Tuesday, April 10, 2007

Last Post

Cien Años de Soledad sat on my shelf long before I took this course but I had never read it. I kept telling myself that I didn't have the time, that I'd pick it up when I had enough hours in the day to wander leisurely through it. But instead I read it at top gear, jumping into into it at every spare moment, just to keep up with class and avoid the untimely revelation of secrets in unread chapters. Every time I picked it up 20 years would go by, the cast of characters would be shaken up with a handful of births, deaths, and people loosing their sanity. At least I kept my Josés and Aurelianos straight. In the end I was left with a powerful impression of the book as a whole, undiluted by too much of my own life happening in between. Amongst the most vivid of my vicarious memories are those from Macondo, like time-lapse footage of a plant that sprouts up from a patch of barren earth, sends out a multitude of shoots during the wild rotation of day and night, then rapidly withers, crumbles, and is blown away like dust.

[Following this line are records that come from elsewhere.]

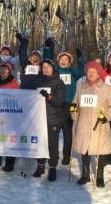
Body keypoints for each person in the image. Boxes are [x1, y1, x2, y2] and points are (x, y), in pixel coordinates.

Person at [71, 61, 111, 187]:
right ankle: (85, 175)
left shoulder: (106, 88)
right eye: (89, 71)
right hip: (83, 123)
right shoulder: (80, 87)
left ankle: (100, 176)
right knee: (84, 149)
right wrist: (73, 109)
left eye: (94, 72)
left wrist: (106, 117)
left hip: (99, 124)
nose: (91, 74)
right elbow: (75, 101)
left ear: (99, 74)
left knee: (100, 150)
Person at [42, 38, 84, 166]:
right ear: (58, 61)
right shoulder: (55, 72)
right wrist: (48, 49)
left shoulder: (73, 71)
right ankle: (52, 153)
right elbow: (46, 62)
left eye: (66, 60)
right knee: (54, 130)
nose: (63, 61)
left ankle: (67, 155)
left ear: (69, 62)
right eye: (61, 59)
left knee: (67, 130)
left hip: (69, 103)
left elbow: (82, 72)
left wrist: (80, 58)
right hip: (55, 103)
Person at [29, 59, 66, 181]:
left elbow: (59, 102)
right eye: (44, 67)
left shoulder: (59, 83)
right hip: (39, 119)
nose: (46, 69)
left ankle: (52, 167)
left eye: (48, 66)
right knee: (39, 143)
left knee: (52, 144)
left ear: (53, 68)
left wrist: (49, 96)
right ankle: (40, 166)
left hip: (53, 119)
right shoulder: (37, 82)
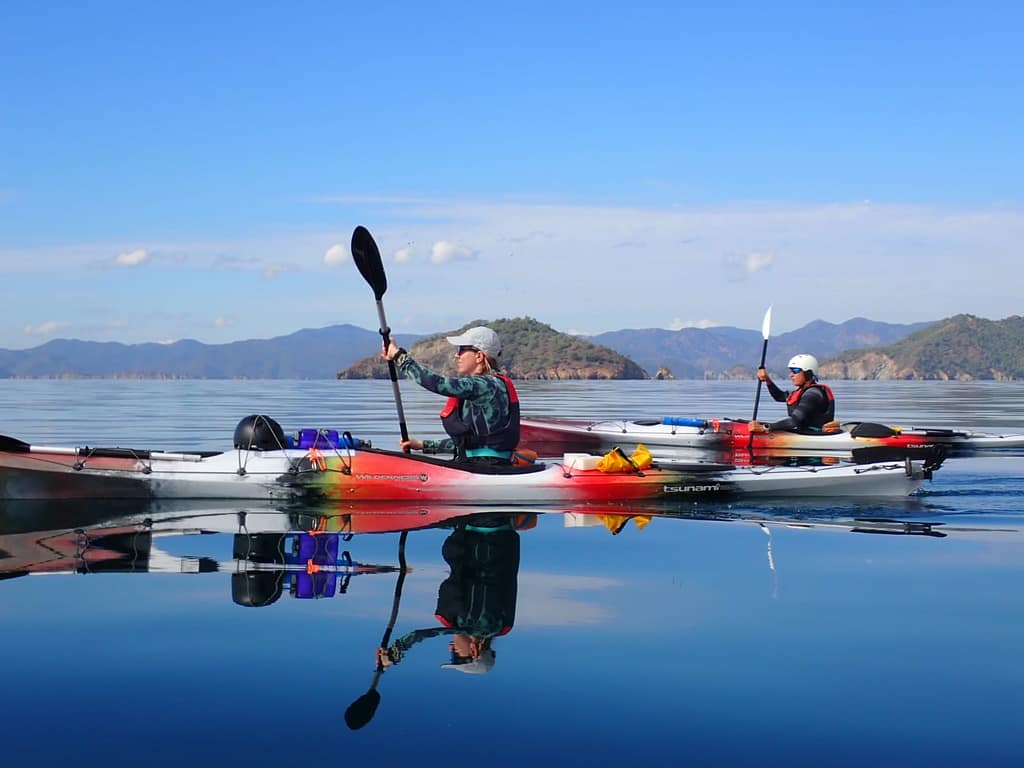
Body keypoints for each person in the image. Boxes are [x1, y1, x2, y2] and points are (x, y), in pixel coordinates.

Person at [376, 512, 530, 675]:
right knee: (413, 517)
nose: (451, 648)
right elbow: (419, 635)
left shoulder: (502, 624)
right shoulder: (469, 623)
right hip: (475, 521)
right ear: (474, 652)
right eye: (456, 655)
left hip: (501, 525)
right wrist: (394, 653)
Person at [381, 325, 520, 464]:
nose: (456, 355)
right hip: (481, 463)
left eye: (461, 350)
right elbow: (469, 443)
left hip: (486, 467)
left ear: (479, 356)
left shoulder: (485, 385)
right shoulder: (485, 387)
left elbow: (436, 383)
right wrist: (421, 445)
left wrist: (399, 356)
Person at [748, 353, 836, 433]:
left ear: (808, 373)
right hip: (802, 430)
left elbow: (794, 421)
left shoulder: (813, 394)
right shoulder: (801, 392)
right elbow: (779, 396)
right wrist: (767, 379)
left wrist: (764, 428)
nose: (791, 375)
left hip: (814, 434)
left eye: (795, 371)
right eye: (791, 371)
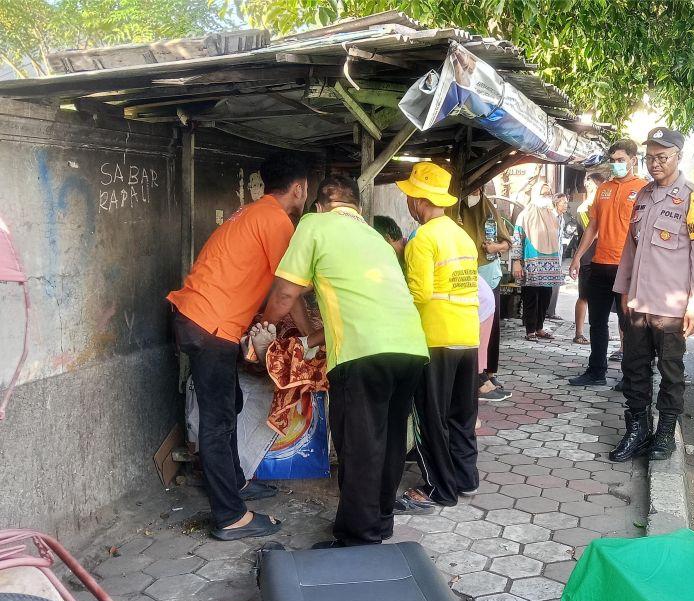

I enjoyed this class for a number of reasons. Firstly, the reading selection was very good, exposing us to writers from across the map who treated the themes of the course in diverse and interesting ways. Secondly, I liked the themes, they structured the course well and provided some illuminating points of inquiry into the texts. Lastly, although it often pained me to sit down and do them, the blogs were good. I liked being able to access this pool of ideas and they made me stop to really think about what I had just read and capture impressions that would otherwise be forgotten. That said, I will definitely enjoy returning to these authours at a later date without having to tax my brain over them every Sunday night.

1 Comments:

Blogger jnaslund said...

Hey, I like that comparison between time-lapse footage of a plant growing and the creation and destruction of Macondo. There is no doubt that Cien Anos was an exceptional novel that truly deserves a second read (or a third...). I tell myself that I will read it again, but honestly, I'm not sure that it will happen. I might try looking at other famous Latin American works from the same period first.
I agree, Sunday nights were terribly stressful even if the blogs turned out to be helpful in the end.